Content starts
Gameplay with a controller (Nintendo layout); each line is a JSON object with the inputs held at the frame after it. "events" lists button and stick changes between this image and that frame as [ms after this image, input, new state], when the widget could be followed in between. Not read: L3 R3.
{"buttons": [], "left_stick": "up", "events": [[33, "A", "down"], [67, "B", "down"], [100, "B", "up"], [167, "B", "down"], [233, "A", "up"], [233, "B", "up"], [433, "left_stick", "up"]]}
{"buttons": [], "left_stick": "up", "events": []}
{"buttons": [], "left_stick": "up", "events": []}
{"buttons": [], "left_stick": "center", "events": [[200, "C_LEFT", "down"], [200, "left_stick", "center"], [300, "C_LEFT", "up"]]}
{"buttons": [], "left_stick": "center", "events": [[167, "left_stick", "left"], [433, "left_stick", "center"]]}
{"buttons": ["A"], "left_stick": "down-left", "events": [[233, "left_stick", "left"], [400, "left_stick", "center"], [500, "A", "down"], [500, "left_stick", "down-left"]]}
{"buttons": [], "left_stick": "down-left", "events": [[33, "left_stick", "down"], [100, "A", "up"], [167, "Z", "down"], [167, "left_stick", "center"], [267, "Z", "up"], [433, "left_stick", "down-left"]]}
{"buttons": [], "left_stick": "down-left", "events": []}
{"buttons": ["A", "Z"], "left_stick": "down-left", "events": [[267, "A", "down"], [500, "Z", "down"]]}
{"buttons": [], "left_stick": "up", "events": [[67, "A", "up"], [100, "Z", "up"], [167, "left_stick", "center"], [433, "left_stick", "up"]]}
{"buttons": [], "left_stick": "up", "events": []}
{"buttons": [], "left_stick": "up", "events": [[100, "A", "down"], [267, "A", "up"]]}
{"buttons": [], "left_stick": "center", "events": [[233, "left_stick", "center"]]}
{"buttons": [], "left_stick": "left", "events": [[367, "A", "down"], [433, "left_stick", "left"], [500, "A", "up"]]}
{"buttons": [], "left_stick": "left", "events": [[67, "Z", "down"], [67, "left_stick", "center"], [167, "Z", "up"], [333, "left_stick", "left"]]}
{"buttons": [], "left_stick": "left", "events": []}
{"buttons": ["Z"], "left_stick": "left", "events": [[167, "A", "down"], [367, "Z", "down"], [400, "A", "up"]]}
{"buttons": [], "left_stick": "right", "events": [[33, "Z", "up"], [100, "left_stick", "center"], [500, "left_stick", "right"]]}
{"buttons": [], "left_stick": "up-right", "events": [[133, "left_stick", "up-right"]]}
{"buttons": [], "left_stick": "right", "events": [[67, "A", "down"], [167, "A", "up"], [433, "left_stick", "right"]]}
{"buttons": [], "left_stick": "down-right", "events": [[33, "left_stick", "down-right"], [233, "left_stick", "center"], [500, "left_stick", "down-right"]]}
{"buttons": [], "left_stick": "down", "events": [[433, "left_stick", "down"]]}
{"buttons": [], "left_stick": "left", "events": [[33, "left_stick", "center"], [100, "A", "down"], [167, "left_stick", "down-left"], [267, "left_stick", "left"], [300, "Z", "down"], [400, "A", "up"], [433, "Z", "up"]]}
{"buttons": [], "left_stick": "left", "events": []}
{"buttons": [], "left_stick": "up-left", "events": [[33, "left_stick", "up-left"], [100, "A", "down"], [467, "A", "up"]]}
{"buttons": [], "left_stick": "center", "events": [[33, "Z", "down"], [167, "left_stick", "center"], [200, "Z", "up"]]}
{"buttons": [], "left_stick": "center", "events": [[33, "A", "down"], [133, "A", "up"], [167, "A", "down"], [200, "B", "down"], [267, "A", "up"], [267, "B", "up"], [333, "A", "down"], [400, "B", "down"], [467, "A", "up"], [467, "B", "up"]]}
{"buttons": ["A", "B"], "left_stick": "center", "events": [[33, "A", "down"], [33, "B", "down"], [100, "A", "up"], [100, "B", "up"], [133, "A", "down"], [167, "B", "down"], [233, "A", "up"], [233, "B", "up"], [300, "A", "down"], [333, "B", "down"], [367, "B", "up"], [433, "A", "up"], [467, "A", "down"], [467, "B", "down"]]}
Content ends
No line may be altered or left out when the data is written out.

Gameplay with a controller (Nintendo layout); each line is a JSON object with the inputs held at the frame after it. "events" lists button and stick changes between this image and that frame as [ms after this image, input, new state], when the widget could be followed in between. Not read: L3 R3.
{"buttons": [], "left_stick": "up", "events": [[33, "A", "down"], [67, "B", "down"], [100, "B", "up"], [167, "B", "down"], [233, "A", "up"], [233, "B", "up"], [433, "left_stick", "up"]]}
{"buttons": [], "left_stick": "up", "events": []}
{"buttons": [], "left_stick": "up", "events": []}
{"buttons": [], "left_stick": "center", "events": [[200, "C_LEFT", "down"], [200, "left_stick", "center"], [300, "C_LEFT", "up"]]}
{"buttons": [], "left_stick": "center", "events": [[167, "left_stick", "left"], [433, "left_stick", "center"]]}
{"buttons": ["A"], "left_stick": "down-left", "events": [[233, "left_stick", "left"], [400, "left_stick", "center"], [500, "A", "down"], [500, "left_stick", "down-left"]]}
{"buttons": [], "left_stick": "down-left", "events": [[33, "left_stick", "down"], [100, "A", "up"], [167, "Z", "down"], [167, "left_stick", "center"], [267, "Z", "up"], [433, "left_stick", "down-left"]]}
{"buttons": [], "left_stick": "down-left", "events": []}
{"buttons": ["A", "Z"], "left_stick": "down-left", "events": [[267, "A", "down"], [500, "Z", "down"]]}
{"buttons": [], "left_stick": "up", "events": [[67, "A", "up"], [100, "Z", "up"], [167, "left_stick", "center"], [433, "left_stick", "up"]]}
{"buttons": [], "left_stick": "up", "events": []}
{"buttons": [], "left_stick": "up", "events": [[100, "A", "down"], [267, "A", "up"]]}
{"buttons": [], "left_stick": "center", "events": [[233, "left_stick", "center"]]}
{"buttons": [], "left_stick": "left", "events": [[367, "A", "down"], [433, "left_stick", "left"], [500, "A", "up"]]}
{"buttons": [], "left_stick": "left", "events": [[67, "Z", "down"], [67, "left_stick", "center"], [167, "Z", "up"], [333, "left_stick", "left"]]}
{"buttons": [], "left_stick": "left", "events": []}
{"buttons": ["Z"], "left_stick": "left", "events": [[167, "A", "down"], [367, "Z", "down"], [400, "A", "up"]]}
{"buttons": [], "left_stick": "right", "events": [[33, "Z", "up"], [100, "left_stick", "center"], [500, "left_stick", "right"]]}
{"buttons": [], "left_stick": "up-right", "events": [[133, "left_stick", "up-right"]]}
{"buttons": [], "left_stick": "right", "events": [[67, "A", "down"], [167, "A", "up"], [433, "left_stick", "right"]]}
{"buttons": [], "left_stick": "down-right", "events": [[33, "left_stick", "down-right"], [233, "left_stick", "center"], [500, "left_stick", "down-right"]]}
{"buttons": [], "left_stick": "down", "events": [[433, "left_stick", "down"]]}
{"buttons": [], "left_stick": "left", "events": [[33, "left_stick", "center"], [100, "A", "down"], [167, "left_stick", "down-left"], [267, "left_stick", "left"], [300, "Z", "down"], [400, "A", "up"], [433, "Z", "up"]]}
{"buttons": [], "left_stick": "left", "events": []}
{"buttons": [], "left_stick": "up-left", "events": [[33, "left_stick", "up-left"], [100, "A", "down"], [467, "A", "up"]]}
{"buttons": [], "left_stick": "center", "events": [[33, "Z", "down"], [167, "left_stick", "center"], [200, "Z", "up"]]}
{"buttons": [], "left_stick": "center", "events": [[33, "A", "down"], [133, "A", "up"], [167, "A", "down"], [200, "B", "down"], [267, "A", "up"], [267, "B", "up"], [333, "A", "down"], [400, "B", "down"], [467, "A", "up"], [467, "B", "up"]]}
{"buttons": ["A", "B"], "left_stick": "center", "events": [[33, "A", "down"], [33, "B", "down"], [100, "A", "up"], [100, "B", "up"], [133, "A", "down"], [167, "B", "down"], [233, "A", "up"], [233, "B", "up"], [300, "A", "down"], [333, "B", "down"], [367, "B", "up"], [433, "A", "up"], [467, "A", "down"], [467, "B", "down"]]}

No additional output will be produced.